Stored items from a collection
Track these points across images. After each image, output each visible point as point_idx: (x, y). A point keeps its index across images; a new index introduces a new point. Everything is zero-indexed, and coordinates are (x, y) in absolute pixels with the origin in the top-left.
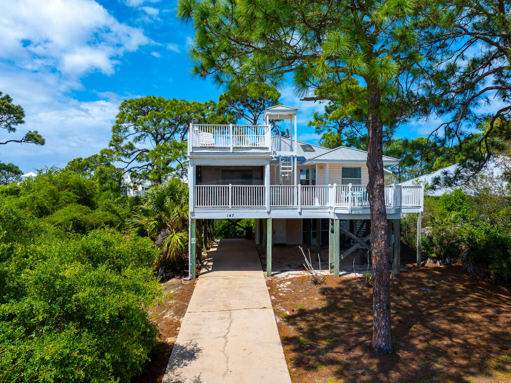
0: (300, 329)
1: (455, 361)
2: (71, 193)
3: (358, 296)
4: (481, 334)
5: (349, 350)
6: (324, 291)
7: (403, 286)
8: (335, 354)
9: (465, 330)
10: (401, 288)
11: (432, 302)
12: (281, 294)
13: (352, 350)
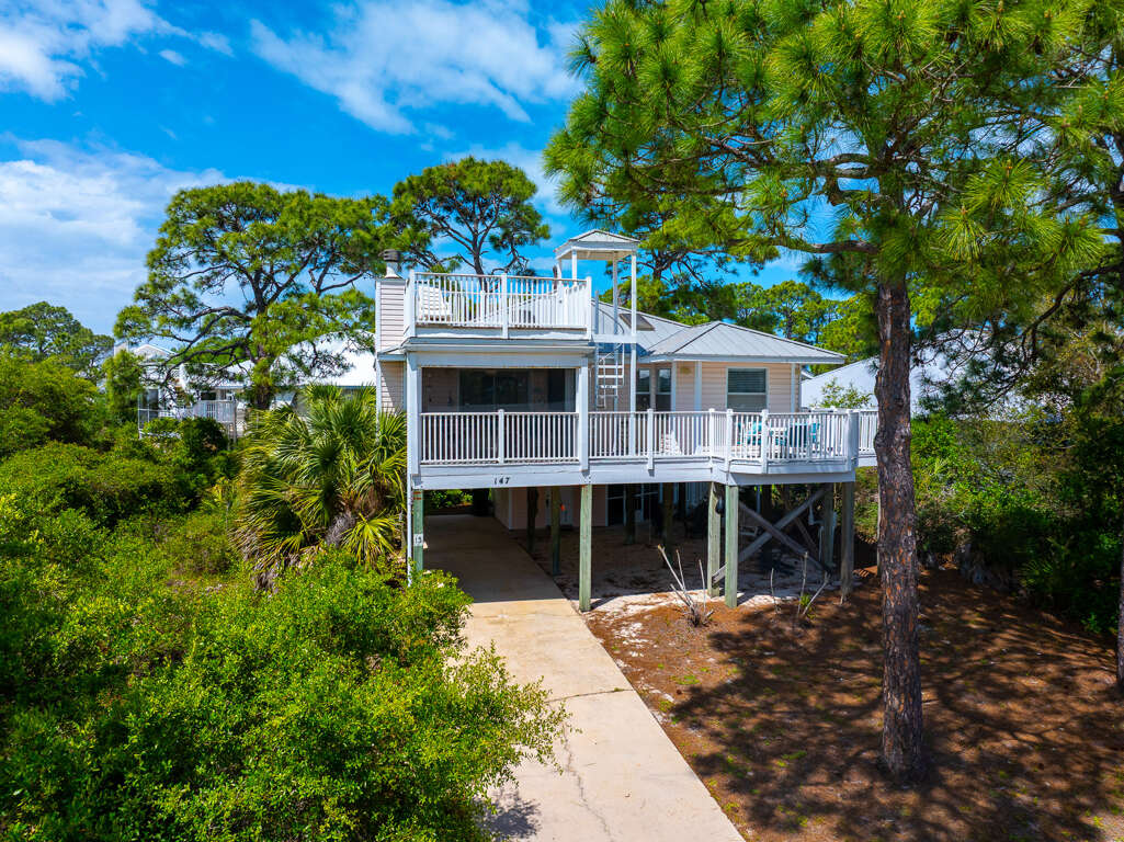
0: (715, 735)
1: (1048, 784)
2: (30, 412)
3: (792, 648)
4: (1061, 719)
5: (837, 777)
6: (720, 641)
7: (869, 622)
8: (813, 788)
9: (1030, 712)
10: (865, 625)
11: (939, 654)
12: (635, 655)
13: (845, 776)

- Work instruction
Copy the material above again, substituting "0-indexed" for "zero-indexed" and leaving everything else unchanged. Leave the pictures out.

- Response area
Track these points across images. After each image, output each visible point as point_idx: (x, y). A point keeps its index across images; a new index introduces a new point. Everything is 0-indexed, and coordinates are (x, y) in absolute pixels with the origin in the top-left.
0: (300, 329)
1: (455, 361)
2: (71, 193)
3: (358, 296)
4: (481, 334)
5: (349, 350)
6: (324, 291)
7: (403, 286)
8: (335, 354)
9: (465, 330)
10: (401, 288)
11: (432, 302)
12: (281, 294)
13: (352, 350)
0: (715, 735)
1: (1048, 784)
2: (30, 412)
3: (792, 648)
4: (1061, 719)
5: (837, 777)
6: (720, 641)
7: (869, 622)
8: (813, 788)
9: (1030, 712)
10: (865, 625)
11: (939, 654)
12: (635, 655)
13: (845, 776)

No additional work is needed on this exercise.